Alalwachi Foud Abdulhussein was the first in his family to pursue citizenship. With the assistance of the Detroit New Americans Campaign and the International Institute of Metropolitan Detroit (IIMD), the local lead organization, Foud Abdulhussein successfully completed the naturalization process and enrolled in IIMD’s 10-week citizenship course. The course, run in conjunction with U.S. Citizenship and Immigration Services, prepared Foud for his citizenship test.
Foud’s experience with the citizenship process inspired his family to follow suit. Soon, Foud’s wife, Amel Mohammed Abdulmajed, and two daughters, Amel and Farah, applied and passed their citizenship exams.
The Al Alawachi family came to the U.S. to pursue greater safety, security and opportunities, like attending college. However, they felt that their freedoms were limited as lawful permanent residents. By becoming U.S. citizens, they could gain full access to the value and benefits that citizenship offers.
“I chose the United States rather than any other place in the world because I believe in this country’s values,” said Farah, 33, who is currently studying civil engineering at Wayne State University. “We all come here for freedom.”

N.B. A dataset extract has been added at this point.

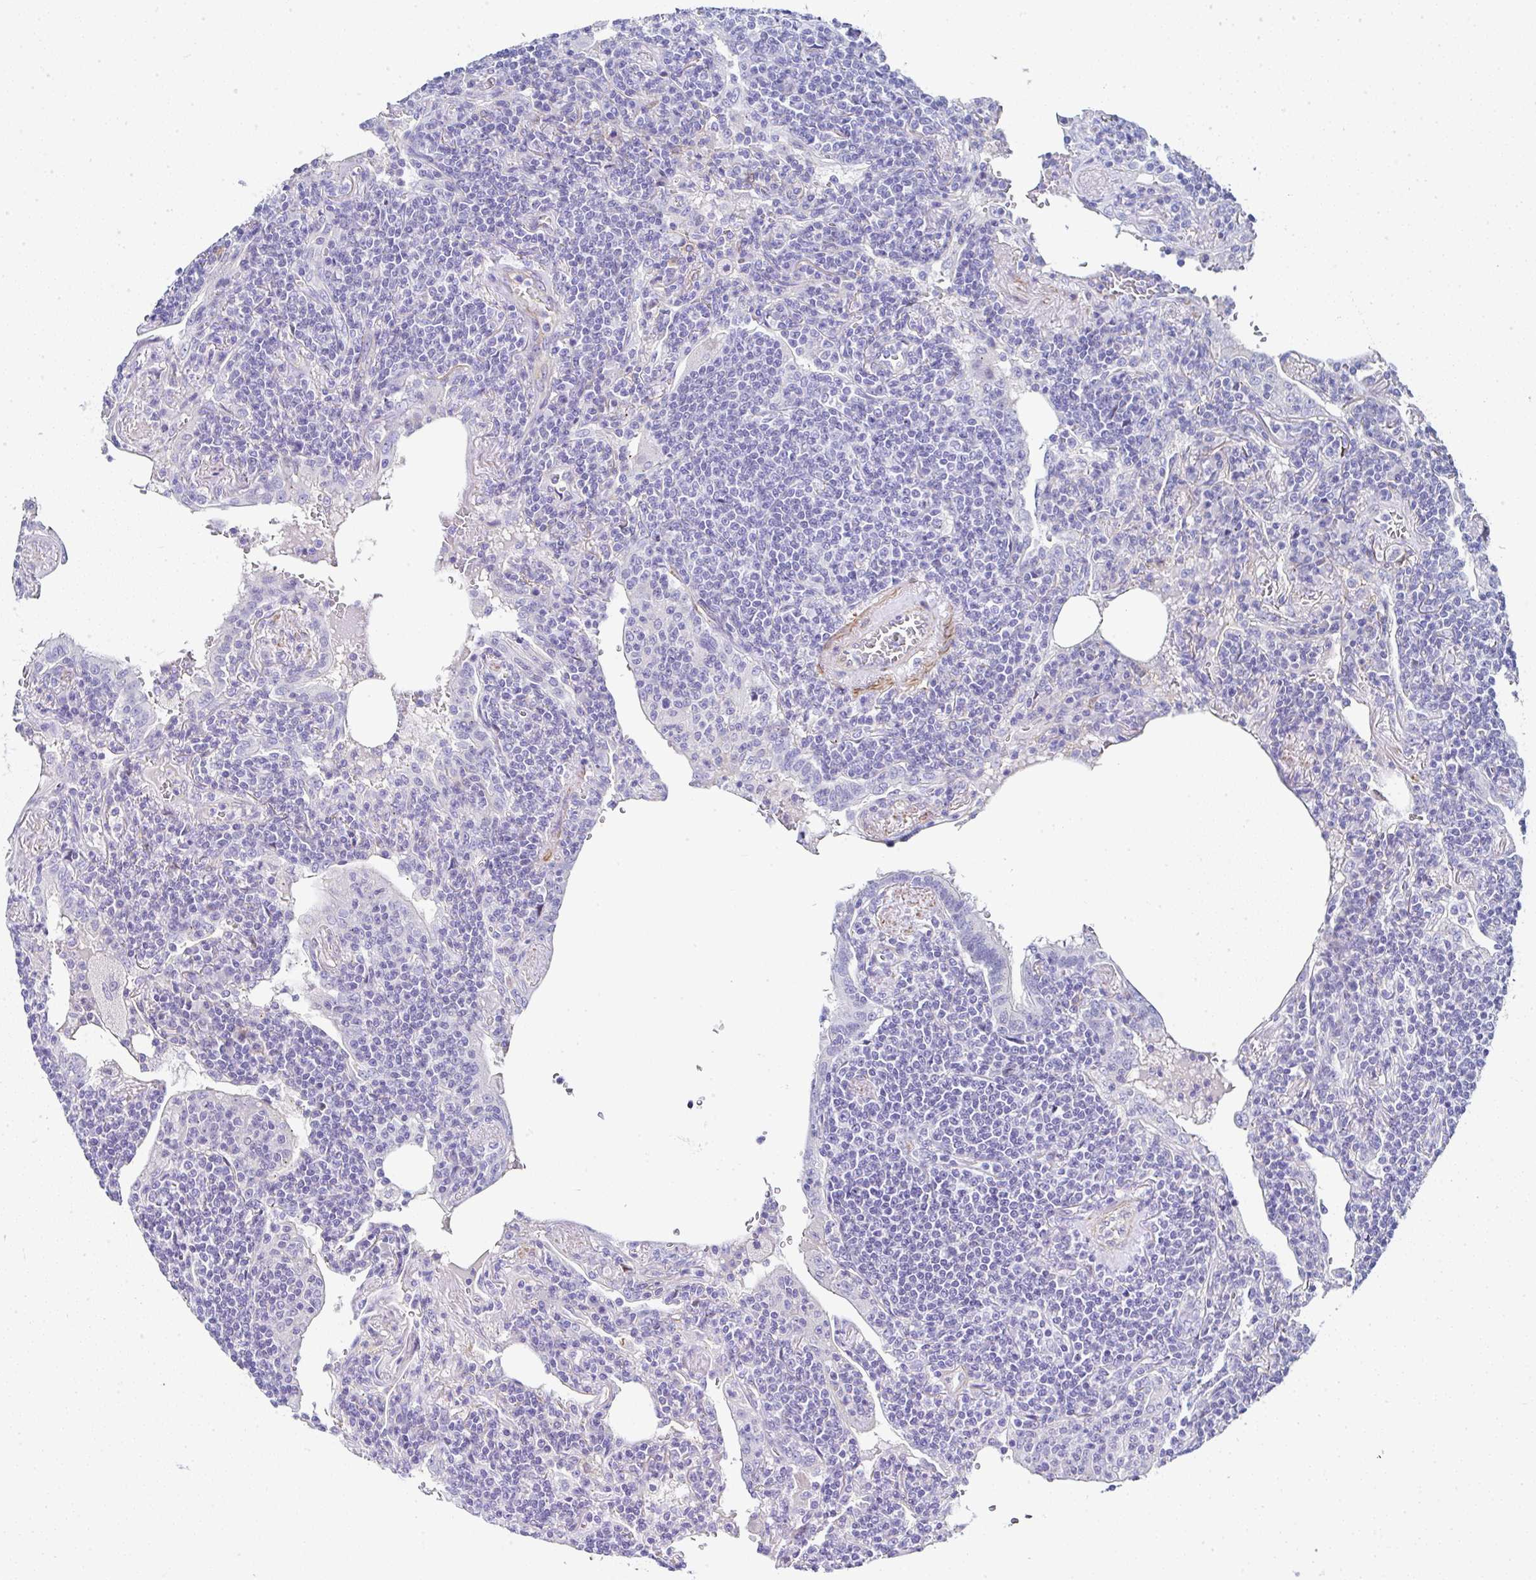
{"staining": {"intensity": "negative", "quantity": "none", "location": "none"}, "tissue": "lymphoma", "cell_type": "Tumor cells", "image_type": "cancer", "snomed": [{"axis": "morphology", "description": "Malignant lymphoma, non-Hodgkin's type, Low grade"}, {"axis": "topography", "description": "Lung"}], "caption": "Immunohistochemistry (IHC) of malignant lymphoma, non-Hodgkin's type (low-grade) demonstrates no positivity in tumor cells.", "gene": "PPFIA4", "patient": {"sex": "female", "age": 71}}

On May 20, the Al Alawachi family became U.S. citizens at the City Municipal Complex in Detroit. After the ceremony, they posed for a photograph together to commemorate their achievement. In the picture above, Farah (center) holds her Citizenship Certificate and poses next to her father, Foud Abdulhussein (left) and her younger sister, Amel (right), along with the Wojciech Zolnowski (far left), Executive Director of the International Institute of Metropolitan Detroit and Robert Sullivan (far right) the Director of Career Development at the International Institute of Metropolitan Detroit.